------ PROVIDED PASSAGE ------

Text chunking consists of dividing a text in syntactically correlated parts of words. For example, the sentence He reckons the current account deficit will narrow to only # 1.8 billion in September . can be divided as follows:

[NP He ] [VP reckons ] [NP the current account deficit ] [VP will narrow ] [PP to ] [NP only # 1.8 billion ] [PP in ] [NP September ] .

Text chunking is an intermediate step towards full parsing. It was the shared task for CoNLL-2000. Training and test data for this task is derived from the Wall Street Journal corpus (WSJ), which includes words, part-of-speech tags, and chunking tags.

------ DATA FOR ANALYSIS ------

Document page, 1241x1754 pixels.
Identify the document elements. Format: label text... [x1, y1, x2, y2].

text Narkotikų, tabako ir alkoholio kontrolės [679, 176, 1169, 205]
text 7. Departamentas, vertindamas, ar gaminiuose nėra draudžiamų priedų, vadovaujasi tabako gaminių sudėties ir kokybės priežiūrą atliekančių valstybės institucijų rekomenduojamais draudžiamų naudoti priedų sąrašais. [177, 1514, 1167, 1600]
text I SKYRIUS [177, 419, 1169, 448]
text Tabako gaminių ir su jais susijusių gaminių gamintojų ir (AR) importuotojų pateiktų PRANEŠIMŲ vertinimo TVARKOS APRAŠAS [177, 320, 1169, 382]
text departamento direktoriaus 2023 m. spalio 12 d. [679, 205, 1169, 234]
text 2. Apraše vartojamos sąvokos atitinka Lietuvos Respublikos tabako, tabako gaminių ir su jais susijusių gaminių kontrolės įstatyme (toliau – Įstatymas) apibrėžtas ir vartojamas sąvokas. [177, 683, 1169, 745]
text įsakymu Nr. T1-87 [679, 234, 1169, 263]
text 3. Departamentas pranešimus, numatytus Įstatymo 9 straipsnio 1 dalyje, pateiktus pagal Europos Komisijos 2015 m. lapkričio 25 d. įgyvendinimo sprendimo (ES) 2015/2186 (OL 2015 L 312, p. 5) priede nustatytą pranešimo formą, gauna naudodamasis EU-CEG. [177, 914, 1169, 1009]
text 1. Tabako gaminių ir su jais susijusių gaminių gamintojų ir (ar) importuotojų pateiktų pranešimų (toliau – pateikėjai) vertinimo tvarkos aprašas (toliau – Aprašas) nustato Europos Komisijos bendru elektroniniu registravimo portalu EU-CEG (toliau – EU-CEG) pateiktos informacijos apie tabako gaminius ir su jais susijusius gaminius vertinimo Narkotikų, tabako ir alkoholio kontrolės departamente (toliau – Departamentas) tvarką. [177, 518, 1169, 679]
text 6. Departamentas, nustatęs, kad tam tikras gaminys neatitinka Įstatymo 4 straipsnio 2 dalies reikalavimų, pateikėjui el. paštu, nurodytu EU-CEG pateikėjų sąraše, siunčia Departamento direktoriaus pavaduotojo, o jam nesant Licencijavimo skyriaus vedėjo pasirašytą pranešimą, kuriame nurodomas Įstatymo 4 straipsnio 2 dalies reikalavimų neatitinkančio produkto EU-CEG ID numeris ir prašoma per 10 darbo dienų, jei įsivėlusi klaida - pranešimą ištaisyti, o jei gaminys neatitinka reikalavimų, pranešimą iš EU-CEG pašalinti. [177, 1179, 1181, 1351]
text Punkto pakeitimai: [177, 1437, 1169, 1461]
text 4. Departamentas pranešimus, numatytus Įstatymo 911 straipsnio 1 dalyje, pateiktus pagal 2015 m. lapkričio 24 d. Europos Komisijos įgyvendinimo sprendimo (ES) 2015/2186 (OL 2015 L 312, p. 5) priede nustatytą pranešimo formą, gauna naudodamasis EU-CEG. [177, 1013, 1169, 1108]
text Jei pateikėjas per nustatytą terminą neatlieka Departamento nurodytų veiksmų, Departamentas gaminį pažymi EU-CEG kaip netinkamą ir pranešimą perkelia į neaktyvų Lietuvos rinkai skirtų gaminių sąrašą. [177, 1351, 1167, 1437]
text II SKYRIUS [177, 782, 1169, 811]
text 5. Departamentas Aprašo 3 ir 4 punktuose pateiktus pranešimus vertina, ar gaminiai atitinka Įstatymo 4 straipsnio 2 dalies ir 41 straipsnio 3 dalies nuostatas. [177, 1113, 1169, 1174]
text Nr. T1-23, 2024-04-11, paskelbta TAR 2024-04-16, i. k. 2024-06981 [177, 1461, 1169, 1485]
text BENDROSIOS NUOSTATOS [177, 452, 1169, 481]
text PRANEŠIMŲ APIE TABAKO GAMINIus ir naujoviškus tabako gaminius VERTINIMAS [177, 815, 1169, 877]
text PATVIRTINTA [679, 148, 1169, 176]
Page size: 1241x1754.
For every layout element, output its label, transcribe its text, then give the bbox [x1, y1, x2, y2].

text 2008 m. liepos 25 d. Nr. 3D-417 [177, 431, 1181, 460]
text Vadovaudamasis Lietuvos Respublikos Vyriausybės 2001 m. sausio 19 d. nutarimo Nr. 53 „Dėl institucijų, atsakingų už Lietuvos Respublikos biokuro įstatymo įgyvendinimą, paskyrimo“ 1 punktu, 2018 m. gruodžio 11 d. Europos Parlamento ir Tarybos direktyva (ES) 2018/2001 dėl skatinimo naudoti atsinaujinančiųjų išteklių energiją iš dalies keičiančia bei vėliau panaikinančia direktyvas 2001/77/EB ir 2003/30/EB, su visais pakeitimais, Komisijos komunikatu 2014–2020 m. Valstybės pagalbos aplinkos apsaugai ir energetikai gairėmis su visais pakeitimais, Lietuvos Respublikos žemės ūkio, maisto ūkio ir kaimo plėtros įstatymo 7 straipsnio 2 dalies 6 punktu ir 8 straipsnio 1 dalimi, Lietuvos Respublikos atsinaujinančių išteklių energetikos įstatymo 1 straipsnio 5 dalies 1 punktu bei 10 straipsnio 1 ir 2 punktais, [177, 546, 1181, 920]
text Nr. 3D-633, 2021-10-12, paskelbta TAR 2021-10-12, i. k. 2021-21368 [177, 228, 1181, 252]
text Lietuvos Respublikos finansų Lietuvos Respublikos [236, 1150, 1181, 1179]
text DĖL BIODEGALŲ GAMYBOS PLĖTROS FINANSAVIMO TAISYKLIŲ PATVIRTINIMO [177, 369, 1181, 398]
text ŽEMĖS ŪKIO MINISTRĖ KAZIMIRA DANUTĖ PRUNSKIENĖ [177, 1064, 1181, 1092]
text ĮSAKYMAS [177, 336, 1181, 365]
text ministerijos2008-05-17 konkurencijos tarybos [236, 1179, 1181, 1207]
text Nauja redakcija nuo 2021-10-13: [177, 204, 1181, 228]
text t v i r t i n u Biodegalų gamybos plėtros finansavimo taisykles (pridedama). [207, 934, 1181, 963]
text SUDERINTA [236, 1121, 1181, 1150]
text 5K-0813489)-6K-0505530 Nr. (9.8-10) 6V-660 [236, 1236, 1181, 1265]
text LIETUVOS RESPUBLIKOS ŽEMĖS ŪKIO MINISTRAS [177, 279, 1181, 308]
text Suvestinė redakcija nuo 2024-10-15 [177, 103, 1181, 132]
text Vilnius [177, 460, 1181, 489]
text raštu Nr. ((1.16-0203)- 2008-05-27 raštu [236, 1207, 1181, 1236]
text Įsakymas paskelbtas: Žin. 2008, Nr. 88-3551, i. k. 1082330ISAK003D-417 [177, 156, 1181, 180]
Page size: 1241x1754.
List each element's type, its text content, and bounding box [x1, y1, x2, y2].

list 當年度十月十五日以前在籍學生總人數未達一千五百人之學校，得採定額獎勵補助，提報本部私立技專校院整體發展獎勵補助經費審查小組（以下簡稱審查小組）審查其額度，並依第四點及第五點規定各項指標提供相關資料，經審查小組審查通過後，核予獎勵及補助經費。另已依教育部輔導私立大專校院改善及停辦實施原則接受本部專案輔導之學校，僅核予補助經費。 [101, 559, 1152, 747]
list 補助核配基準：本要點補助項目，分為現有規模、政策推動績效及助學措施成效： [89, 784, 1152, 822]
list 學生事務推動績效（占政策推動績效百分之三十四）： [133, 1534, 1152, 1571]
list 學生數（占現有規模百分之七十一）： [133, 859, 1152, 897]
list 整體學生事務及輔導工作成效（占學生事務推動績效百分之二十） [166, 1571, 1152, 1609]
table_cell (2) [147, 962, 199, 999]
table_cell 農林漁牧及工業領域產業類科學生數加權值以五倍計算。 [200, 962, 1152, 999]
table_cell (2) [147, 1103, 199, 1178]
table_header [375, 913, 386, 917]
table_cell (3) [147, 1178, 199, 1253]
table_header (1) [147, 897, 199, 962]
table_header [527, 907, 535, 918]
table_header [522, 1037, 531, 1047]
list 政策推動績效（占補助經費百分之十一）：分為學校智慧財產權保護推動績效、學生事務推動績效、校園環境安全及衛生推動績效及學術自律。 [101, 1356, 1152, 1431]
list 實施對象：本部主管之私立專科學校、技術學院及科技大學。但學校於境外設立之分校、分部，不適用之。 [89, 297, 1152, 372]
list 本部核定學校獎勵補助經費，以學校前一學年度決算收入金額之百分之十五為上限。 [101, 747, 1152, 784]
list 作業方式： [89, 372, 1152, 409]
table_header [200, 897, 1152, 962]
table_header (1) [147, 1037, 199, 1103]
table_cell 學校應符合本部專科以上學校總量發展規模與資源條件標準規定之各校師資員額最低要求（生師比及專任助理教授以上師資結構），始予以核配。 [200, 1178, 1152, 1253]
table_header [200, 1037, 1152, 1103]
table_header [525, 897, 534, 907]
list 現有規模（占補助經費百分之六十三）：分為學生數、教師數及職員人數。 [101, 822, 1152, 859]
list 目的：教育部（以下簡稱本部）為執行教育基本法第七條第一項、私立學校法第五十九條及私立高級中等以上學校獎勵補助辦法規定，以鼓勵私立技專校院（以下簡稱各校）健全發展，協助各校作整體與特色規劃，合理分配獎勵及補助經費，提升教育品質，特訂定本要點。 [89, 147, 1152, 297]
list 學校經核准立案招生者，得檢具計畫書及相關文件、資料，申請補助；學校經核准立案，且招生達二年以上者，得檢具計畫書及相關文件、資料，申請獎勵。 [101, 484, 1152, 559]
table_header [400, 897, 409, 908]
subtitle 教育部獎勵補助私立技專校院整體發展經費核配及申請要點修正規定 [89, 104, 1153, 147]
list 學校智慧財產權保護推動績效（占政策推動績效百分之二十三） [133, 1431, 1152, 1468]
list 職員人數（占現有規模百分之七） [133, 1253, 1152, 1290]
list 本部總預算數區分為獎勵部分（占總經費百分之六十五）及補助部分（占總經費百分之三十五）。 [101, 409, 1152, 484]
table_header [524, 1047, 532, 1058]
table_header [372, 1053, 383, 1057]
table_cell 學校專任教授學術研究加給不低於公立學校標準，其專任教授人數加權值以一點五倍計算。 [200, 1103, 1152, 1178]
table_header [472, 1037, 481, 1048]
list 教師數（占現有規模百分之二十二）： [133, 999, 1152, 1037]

------

__QUESTIONS ON THE MATERIAL__
A - According to the text chunking passage, which corpus are the training and test data derived from?
B - Repeat the text chunking passage starting at "Text chunking consists" and ending at "and chunking tags.".
Answer from the text chunking passage alone, not from the records.

__TASK SOLUTIONS__
A - The Wall Street Journal corpus (WSJ).

B -
Text chunking consists of dividing a text in syntactically correlated parts of words. For example, the sentence He reckons the current account deficit will narrow to only # 1.8 billion in September . can be divided as follows:

[NP He ] [VP reckons ] [NP the current account deficit ] [VP will narrow ] [PP to ] [NP only # 1.8 billion ] [PP in ] [NP September ] .

Text chunking is an intermediate step towards full parsing. It was the shared task for CoNLL-2000. Training and test data for this task is derived from the Wall Street Journal corpus (WSJ), which includes words, part-of-speech tags, and chunking tags.